Sebelumnya, lanjut Sarif, pihaknya juga belum pernah melakukan pendataan secara detail di kawasan yang terdampak, karena kawasan tersebut merupakan hutan alam. Namun, secara keseluruhan di kawasan TNBTS terdapat mamalia seperti reptil, kijang (Muntiacus), lutung jawa (Trachypithecus auratus), monyet ekor panjang. Bahkan predator tingkat tinggi seperti macan tutul (Panthera pardus) juga ada.
baca juga : Rehabilitasi Hutan Diperlukan Pasca Letusan Gunung Semeru
Mampu Mendeteksi Gejala Alam
Monyet ekor panjang merupakan salah satu satwa yang mampu mendeteksi gejala-gejala alam secara dini, seperti tanah longsor, tsunami.
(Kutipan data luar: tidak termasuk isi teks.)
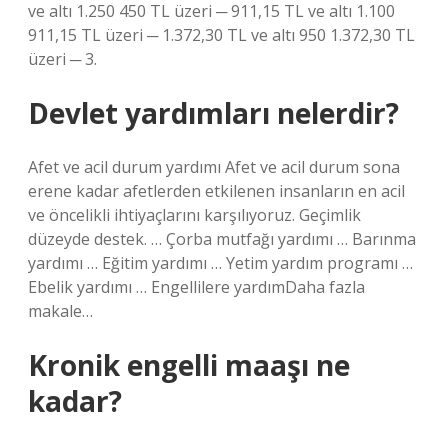
ve altı 1.250 450 TL üzeri ─ 911,15 TL ve altı 1.100
911,15 TL üzeri ─ 1.372,30 TL ve altı 950 1.372,30 TL
üzeri ─ 3.
Devlet yardımları nelerdir?
Afet ve acil durum yardımı Afet ve acil durum sona
erene kadar afetlerden etkilenen insanların en acil
ve öncelikli ihtiyaçlarını karşılıyoruz. Geçimlik
düzeyde destek. … Çorba mutfağı yardımı … Barınma
yardımı … Eğitim yardımı … Yetim yardım programı …
Ebelik yardımı … Engellilere yardımDaha fazla
makale…
Kronik engelli maaşı ne
kadar?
Selain itu, keberadaan hewan dengan nama latin Macaca fascicularis ini juga bisa dijadikan indikator untuk mengenal lebih dini sebelum terjadinya aktivitas-aktivitas erupsi gunung berapi.
Iwan Kurniawan, Manajer Project Javan Langur Centre-The Aspinall Foundation Indonesia Program mengatakan, manusia seharusnya bisa belajar dari satwa untuk mengenali tanda-tanda akan terjadi peristiwa alam. Dia meyakini bahwa satwa yang dikenal juga dengan sebutan kera ini juga mempunyai insting yang kuat untuk mencari makananan, hal ini dikarenakan monyet termasuk salah satu satwa yang memiliki daya adaptasi tinggi terhadap perubahan lingkungan.
“Dan ini berbeda dengan lutung atau satwa-satwa lain yang tidak peka dengan perubahan lingkungan,” ujarnya. Terangnya, monyet bisa bertahan hidup dimanapun, meski dalam kondisi iklim yang dingin maupun panas.
baca juga : Hidup Bersama Gunungapi Semeru
Selain itu, karena karakternya yang mudah beradaptasi itu membuat populasinya ada dimana-mana. Bahkan dalam keadaan minim makanan juga mereka bisa berkembangbiak. Untuk itu, dia menyayangkan dengan adanya pihak-pihak yang memberi makan kawanan monyet pasca terjadi letusan Gunung Semeru.
Menurut Iwan, jika memberi makan monyet dalam kondisi fisiknya normal itu justru akan menjadi insiden buruk ketika situasi sudah membaik. Dikhawatirkan karakter monyet akan berubah, keberadaanya akan bergantung pada manusia.
“Bayangan mereka jadinya adalah ada manusia ada makanan,” kata Iwan, yang sejak 2003 sudah bersinggungan dengan lutung jawa ini. Sehingga nantinya akan menimbulkan konflik antara manusia dan satwa. Ujung-ujungnya lapor ke petugas, parahnya lagi jika yang menangani tidak tahu, sehingga rawan dibunuh.